The event started out on February 11 as a severe cold wave in which every part of the East Coast from Florida to Maine received sub-zero Fahrenheit temperatures. The following record low temperatures for February were achieved:

Winter weather[edit]

Snowball fight on the steps of the Florida Capitol, Feb. 1899.

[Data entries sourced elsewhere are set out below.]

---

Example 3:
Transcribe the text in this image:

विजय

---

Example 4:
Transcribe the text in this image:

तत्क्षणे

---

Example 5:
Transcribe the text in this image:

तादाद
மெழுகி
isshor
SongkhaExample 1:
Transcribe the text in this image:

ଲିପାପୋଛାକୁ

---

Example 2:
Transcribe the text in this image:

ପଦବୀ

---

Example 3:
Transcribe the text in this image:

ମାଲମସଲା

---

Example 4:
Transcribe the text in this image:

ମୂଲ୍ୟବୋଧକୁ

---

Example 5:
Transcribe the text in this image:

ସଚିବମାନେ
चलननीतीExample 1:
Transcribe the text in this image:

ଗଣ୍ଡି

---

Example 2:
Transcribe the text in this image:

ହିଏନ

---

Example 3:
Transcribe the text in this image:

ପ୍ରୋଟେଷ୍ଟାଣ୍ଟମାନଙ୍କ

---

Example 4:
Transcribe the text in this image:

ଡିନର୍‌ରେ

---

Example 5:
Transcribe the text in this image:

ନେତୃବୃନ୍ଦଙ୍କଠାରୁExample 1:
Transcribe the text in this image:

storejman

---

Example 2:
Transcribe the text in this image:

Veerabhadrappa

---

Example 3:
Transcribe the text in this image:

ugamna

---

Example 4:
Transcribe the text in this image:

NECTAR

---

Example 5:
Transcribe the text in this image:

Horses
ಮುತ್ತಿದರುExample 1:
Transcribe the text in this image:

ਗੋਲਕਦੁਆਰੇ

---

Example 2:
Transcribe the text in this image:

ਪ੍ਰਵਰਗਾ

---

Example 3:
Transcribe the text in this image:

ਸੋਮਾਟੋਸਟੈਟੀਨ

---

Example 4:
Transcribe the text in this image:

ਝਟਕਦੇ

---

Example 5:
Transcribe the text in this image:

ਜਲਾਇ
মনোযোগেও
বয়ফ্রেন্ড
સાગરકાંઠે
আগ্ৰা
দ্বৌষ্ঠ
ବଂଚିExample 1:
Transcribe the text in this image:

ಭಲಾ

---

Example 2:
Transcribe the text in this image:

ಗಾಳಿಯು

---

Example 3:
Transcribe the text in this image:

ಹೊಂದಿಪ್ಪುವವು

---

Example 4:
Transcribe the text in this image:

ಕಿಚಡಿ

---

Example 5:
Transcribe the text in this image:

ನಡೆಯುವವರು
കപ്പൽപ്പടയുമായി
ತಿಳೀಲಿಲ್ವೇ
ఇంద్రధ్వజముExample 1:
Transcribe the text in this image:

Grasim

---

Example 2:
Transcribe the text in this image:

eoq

On February 12, snow started falling from Fort Myers and Tampa in Florida west towards New Orleans. Blizzard conditions were reported north of Tampa along the west coast of Florida due to ocean-effect snow. The storm crossed the Florida peninsula and intensified as it rapidly moved up the Eastern United States. High Point, North Carolina, recorded 10-12" (25–30 cm) of snow, and temperatures as low as 10 °F (−12 °C) on the 11th, 5 °F (−15 °C) on the 13th, and 3 °F (−16 °C) on the 14th. It was said to be the coldest weather known to the oldest inhabitants. Washington, D.C., recorded its all-time record single snowfall of 20.5 inches (52 cm), though it was later broken. Cape May, New Jersey, recorded 34 inches (86 cm), which is the highest single storm snowfall total ever in New Jersey, in what is normally the least-snowy part of the state.

The port of New Orleans was completely iced over by February 13, with ice floes reportedly floating out of the Mississippi River into the Gulf of Mexico. On February 14 the city experienced its coldest ever Mardi Gras reading of 7 °F (−14 °C). The Krewe of Rex Parade was delayed while snow was removed from the route.[2][3]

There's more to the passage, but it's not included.